>>The studies in question asked: Given a successful shot N,
does the probability of success for shot (N+1) increase,
decrease, or stay the same?

>>The answer is "stays the same" in any sufficiently large
sample set. This isn't in the realm of opinion-- it's a
simple observation of real data. (That paper has since been
expanded to larger studies in multiple sports, as I mention
above.)

> As I said, there is more than just probability in succesful shots.
When you flip a coin then yes, those studies would be applicable.
As an ultimate example: you would never train if your consequent shot has the same probability of success.
But, nevertheless, people become better with shots as they are training hard.
Or become worse as they stop training, getting old or tired.

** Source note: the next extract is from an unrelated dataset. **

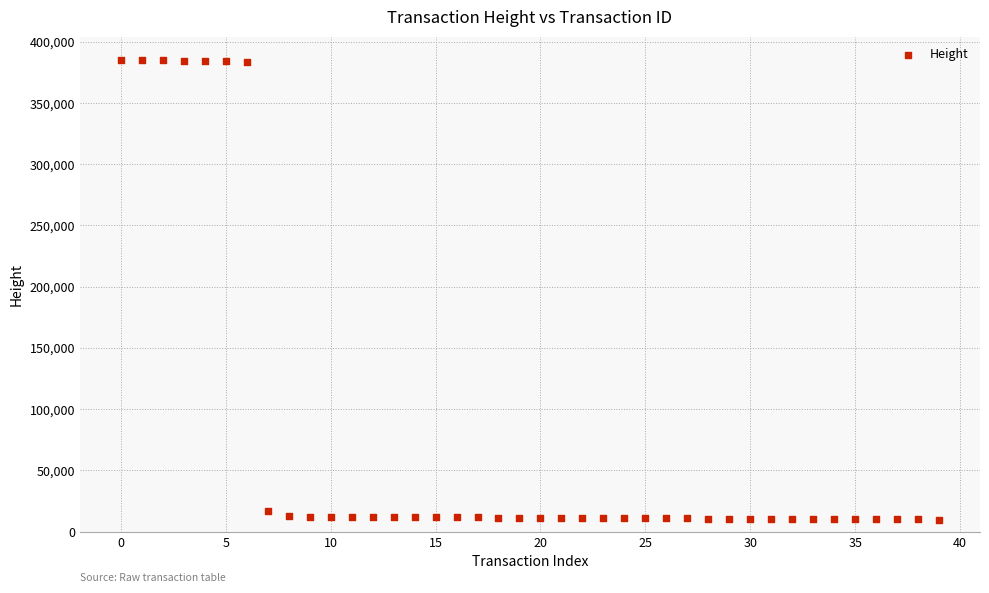

What Y value in the scatter plot is closest to 197568?

17110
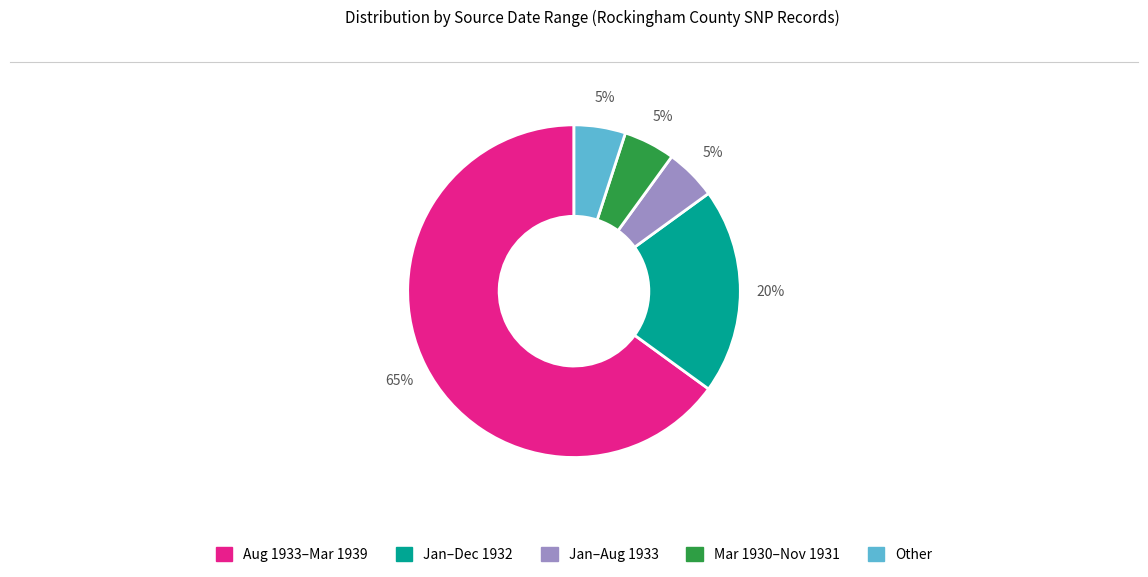

Is there any slice that represents more than half of the pie?

Yes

> These "studies" operate with average hit percentage, but that percentage already includes hitting streaks of different players.
A "hot hand" player makes a succesful shot not because his previous shot was successful, but because he's feeling good and unstopable today (which includes a number of factors).
And a "cold hand" player misses his shot because it is not his day, not because he missed his previous shot (he is sick today, for example).
The trick is that the average hit ratio of that player already includes his good or bad streaks and thus will certainly "confirm" that their streaks are nothing and are within the probability based on their average hit ratio.

Without having read the studies, I dare guess that Valg simplified it a bit. The reasonable way to study something like that would be to analyze a large sample of shots and see if the hits/misses on a per-game basis match a normal distribution... I.e. that hot-hand days and cold-hand days would just be statistical fluctuations.